Solaris 8 / Sun 420 Cluster / Netbackup 4.5 / EMC Clairiion / Spe ctraLogic Gator 12K

From: Adams, Jonathan K. [C] (Jonathan.K.Adams@nga.mil)
Date: Wed Jul 28 2004 - 07:23:04 EDT


Hi,

        I would appreciate any guidance that could be provided in reference
to a problem I am having with out backup setup.
I am using Veritas Netbackup 4.5, at the moment, the setup is as follows,

we have a SpectraLogic 12000 Gator with 90 Slots and 3 drives, an EMC
Claiirion with two processors (A and B), and this is hooked to a clustered
set of two Sun 420 Servers running Solaris 8.

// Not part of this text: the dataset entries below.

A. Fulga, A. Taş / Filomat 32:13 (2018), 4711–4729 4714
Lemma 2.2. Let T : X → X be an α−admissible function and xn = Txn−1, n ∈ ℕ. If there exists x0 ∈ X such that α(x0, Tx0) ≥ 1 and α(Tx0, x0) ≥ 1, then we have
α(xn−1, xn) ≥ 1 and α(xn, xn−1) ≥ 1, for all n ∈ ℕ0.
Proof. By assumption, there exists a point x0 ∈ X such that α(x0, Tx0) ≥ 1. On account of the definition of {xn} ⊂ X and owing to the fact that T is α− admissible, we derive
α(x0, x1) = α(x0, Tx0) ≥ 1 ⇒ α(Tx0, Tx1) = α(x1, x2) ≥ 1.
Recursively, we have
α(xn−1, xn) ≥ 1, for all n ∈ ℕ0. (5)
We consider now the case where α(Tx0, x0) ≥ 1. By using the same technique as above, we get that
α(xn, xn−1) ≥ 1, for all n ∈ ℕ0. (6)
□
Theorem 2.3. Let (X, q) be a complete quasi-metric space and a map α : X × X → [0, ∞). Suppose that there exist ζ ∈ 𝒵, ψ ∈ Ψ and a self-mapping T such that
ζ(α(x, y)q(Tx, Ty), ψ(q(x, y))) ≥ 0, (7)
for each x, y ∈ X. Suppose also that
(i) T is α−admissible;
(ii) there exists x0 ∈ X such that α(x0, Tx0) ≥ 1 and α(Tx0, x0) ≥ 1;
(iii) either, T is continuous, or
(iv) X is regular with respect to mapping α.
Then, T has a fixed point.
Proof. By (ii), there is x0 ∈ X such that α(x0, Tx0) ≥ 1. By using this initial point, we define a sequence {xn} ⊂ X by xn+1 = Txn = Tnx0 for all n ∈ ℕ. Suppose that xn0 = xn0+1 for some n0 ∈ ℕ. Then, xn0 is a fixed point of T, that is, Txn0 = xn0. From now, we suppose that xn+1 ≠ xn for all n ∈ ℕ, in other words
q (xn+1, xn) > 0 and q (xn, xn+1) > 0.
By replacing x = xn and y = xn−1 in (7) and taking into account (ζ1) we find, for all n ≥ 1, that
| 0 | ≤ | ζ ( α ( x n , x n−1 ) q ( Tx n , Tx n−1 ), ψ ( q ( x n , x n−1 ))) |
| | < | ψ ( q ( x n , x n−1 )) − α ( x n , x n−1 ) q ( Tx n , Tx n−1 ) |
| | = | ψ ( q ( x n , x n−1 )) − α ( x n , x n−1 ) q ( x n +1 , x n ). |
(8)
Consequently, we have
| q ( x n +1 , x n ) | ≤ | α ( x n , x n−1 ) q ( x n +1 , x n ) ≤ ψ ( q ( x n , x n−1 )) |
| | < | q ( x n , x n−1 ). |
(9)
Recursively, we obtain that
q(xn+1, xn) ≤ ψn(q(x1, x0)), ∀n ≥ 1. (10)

At the momenet Sun1 is directly connected to one scsi port on the
spectralogic, and one port is connected for each processor on the EMC

There is not a problem with the Sun1 --> SpectraLogic Drive 1 setup...

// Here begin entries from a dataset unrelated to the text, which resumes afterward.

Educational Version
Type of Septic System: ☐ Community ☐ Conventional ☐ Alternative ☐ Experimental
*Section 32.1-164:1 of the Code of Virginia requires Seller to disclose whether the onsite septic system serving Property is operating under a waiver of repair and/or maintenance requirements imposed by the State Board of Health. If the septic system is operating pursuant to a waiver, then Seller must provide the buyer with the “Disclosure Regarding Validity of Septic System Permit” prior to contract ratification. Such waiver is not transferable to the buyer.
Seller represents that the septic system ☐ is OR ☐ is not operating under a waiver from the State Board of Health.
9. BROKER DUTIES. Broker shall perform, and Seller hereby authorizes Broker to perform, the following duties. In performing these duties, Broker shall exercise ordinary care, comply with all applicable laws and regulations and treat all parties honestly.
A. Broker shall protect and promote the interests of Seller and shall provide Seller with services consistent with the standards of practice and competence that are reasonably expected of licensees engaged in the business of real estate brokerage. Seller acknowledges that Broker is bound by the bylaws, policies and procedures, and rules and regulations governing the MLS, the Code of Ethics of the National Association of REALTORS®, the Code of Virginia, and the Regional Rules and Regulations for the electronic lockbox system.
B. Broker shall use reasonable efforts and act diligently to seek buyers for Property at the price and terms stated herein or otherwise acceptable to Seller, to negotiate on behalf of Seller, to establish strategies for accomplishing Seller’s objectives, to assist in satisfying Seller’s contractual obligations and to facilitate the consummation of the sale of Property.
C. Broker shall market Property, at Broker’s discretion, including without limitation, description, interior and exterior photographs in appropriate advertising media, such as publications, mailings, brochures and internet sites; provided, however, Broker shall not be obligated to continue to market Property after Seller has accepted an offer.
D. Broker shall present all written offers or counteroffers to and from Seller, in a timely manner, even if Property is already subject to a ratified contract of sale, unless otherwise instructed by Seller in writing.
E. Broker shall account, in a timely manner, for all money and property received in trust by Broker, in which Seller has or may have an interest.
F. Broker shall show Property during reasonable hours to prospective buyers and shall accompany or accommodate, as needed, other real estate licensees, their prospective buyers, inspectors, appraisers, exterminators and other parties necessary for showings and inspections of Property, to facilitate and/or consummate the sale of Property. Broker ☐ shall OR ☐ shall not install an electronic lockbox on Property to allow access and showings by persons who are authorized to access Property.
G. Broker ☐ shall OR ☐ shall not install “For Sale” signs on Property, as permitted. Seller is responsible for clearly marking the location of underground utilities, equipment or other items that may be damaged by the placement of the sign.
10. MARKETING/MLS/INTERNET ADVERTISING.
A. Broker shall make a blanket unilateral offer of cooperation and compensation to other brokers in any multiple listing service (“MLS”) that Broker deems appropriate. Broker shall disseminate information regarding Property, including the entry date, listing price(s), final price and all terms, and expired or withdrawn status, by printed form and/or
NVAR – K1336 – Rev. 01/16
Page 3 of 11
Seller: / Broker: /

BTW: The SpectraLogic has two controllers, Controller 1 (sq1 has a Drive 1
on bus 0 and Drive 3 on bus 1), the second controller (sq2 has Drive 5 on
bus 0)

The SCSI IDS Are as follows:

sq1b0 - SCSID 3 - Drive 1 SCSID 0
sq1b1 - SCSID 4 - Drive 3 SCSID 1

sq2b0 - SCSID 2 - Drive 5 SCSID 8
sq2b1 - SCSID 3 - no drive

I can succesfully use the robtest utility in /usr/openv/volmgr/bin to move
tapes are from slots to drive and vice versa

The problem is:

In net backup both Drive 3 and 5 (in Netbackup EMC-NDMP-B and EMC-NDMP-A,
respectively) are coming up as AVR, which i have been told means there is no
robotics control.

This is after (at the advice of SpectraLogic Tech Support) pulling the
Controller 2 card and replacing it with another

On the EMC Clarion, SP-A (A processor) I am getting the following error
messages ever 12-22 seconds as it scans the SCSI bus
note c0b0t0d0 is Drive 5

                -SCSI restarting Error Recovery on c0b0t0d0
                -ahc0: ahc_intr - referenced scb not valid during SELTO sch
(255)
+2 seconds -repeat of previous
                -(info) c0b0t0d0 SCB7 - timed out (operation 0x12 timeout
1000 ms)
                -(info) c0b0t0d0 While idle SEQADDR = 0x3
                -(info) c0b0t0d0: Recovery SCM Timeout
                -waiting list inconsistency
                -repeat of previous message
                -ahc0 issued Channel A Bus Reset, SCBs aborted
         

The initial problem was recurring 219 error when backing up EMCA to Drive 5
- This was followed by a series of other errors, errors mounting media,
read/write errors, etc (all on different tapes), at one point we removed
drive 5 and replaced it with a new drive, this kept the same errors,

we then swappend drive 3 and 5 and had the same problem (eliminating the
individual drive as the cause)

We then swapped the controller out (this produced the AVR situation and made
Drive 3 unusable as well, even though it is on a different bus)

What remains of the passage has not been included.